Activity. From the first line of the entries below to the line with "right shoulder: (133, 316)", give each line again exactly.

Material for this exercise section start

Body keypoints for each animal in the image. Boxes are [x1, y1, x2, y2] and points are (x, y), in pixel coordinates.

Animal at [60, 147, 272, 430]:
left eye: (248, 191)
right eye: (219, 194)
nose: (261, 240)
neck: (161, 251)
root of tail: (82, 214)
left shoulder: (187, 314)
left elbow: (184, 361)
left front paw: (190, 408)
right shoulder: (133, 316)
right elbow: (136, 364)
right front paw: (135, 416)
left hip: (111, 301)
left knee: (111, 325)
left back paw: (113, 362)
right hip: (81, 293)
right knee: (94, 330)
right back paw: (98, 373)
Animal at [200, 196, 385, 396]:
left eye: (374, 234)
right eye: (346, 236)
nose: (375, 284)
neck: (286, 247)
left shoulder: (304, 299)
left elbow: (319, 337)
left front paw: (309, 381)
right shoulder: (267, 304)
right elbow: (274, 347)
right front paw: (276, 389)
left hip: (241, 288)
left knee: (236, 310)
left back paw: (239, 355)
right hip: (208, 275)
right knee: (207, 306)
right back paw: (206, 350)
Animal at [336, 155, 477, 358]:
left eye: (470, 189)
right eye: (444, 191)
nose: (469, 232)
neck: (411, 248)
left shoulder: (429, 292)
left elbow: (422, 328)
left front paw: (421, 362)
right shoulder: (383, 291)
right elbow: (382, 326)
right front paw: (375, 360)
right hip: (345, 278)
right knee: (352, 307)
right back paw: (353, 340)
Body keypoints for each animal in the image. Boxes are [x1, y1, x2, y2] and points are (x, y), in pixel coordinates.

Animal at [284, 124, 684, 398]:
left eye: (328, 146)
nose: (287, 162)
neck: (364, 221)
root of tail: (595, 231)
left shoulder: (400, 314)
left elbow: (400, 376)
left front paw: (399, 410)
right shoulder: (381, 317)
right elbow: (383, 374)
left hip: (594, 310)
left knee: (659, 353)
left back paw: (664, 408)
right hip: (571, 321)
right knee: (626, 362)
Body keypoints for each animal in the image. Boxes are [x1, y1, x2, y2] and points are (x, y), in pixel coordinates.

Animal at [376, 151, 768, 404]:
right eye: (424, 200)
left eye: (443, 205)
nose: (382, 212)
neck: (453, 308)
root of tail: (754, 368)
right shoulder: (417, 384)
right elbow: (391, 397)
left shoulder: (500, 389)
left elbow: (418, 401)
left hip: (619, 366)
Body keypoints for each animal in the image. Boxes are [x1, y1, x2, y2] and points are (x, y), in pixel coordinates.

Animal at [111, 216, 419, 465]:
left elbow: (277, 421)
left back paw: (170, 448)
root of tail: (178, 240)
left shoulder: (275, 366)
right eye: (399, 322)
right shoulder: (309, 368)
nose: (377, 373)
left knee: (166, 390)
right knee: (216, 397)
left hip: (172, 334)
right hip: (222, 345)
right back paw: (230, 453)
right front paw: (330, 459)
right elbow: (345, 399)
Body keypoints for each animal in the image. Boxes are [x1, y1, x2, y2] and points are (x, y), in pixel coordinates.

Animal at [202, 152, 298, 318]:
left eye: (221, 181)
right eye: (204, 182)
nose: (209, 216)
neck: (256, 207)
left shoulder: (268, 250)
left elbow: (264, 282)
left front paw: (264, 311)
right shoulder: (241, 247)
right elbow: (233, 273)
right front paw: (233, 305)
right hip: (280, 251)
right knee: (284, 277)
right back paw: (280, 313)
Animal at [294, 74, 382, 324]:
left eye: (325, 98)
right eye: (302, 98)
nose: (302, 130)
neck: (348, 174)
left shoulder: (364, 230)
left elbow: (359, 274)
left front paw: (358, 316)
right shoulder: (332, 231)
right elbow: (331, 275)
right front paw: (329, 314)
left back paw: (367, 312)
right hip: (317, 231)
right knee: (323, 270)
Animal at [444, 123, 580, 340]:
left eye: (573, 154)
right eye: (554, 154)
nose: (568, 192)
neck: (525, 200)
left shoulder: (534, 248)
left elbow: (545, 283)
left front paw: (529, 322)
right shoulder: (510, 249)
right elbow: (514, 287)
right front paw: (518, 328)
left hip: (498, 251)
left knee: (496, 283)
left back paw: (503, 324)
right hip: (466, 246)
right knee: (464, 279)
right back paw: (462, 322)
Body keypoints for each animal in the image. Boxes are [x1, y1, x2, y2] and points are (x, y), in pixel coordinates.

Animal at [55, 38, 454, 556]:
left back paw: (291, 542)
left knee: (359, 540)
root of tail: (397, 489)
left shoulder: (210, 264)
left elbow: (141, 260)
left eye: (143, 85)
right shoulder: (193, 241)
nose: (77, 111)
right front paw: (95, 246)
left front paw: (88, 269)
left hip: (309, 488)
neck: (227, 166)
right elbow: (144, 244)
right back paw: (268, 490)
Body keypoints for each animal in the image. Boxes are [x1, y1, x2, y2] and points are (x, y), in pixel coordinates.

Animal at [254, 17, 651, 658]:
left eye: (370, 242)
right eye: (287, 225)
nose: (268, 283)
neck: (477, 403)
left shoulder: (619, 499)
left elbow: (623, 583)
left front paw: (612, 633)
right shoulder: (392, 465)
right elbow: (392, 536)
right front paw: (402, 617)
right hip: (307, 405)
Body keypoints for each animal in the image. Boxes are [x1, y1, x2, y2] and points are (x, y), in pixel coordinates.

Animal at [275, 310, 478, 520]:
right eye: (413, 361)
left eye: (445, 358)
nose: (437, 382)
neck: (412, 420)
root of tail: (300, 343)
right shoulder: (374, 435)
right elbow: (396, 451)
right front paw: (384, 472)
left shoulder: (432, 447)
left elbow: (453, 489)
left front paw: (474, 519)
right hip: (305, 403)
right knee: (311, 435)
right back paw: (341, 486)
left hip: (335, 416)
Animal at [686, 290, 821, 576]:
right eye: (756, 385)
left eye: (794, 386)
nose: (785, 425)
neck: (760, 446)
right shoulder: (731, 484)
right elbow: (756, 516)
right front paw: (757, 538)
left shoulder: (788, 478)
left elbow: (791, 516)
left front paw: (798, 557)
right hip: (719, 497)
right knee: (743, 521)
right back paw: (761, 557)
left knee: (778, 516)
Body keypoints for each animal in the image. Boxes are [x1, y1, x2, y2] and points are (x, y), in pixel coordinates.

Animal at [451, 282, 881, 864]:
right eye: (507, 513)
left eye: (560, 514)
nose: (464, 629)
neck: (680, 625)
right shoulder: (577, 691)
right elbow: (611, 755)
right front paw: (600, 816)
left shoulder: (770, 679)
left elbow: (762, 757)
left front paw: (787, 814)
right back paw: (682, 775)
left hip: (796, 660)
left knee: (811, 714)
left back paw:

Material for this exercise section end

Result.
Body keypoints for each animal in the image. Boxes are [x1, y1, x2, y2] and points are (x, y), in pixel coordinates.

Animal at [60, 147, 272, 430]:
left eye: (248, 191)
right eye: (219, 194)
nose: (261, 240)
neck: (161, 251)
root of tail: (82, 214)
left shoulder: (187, 314)
left elbow: (184, 361)
left front paw: (190, 408)
right shoulder: (133, 316)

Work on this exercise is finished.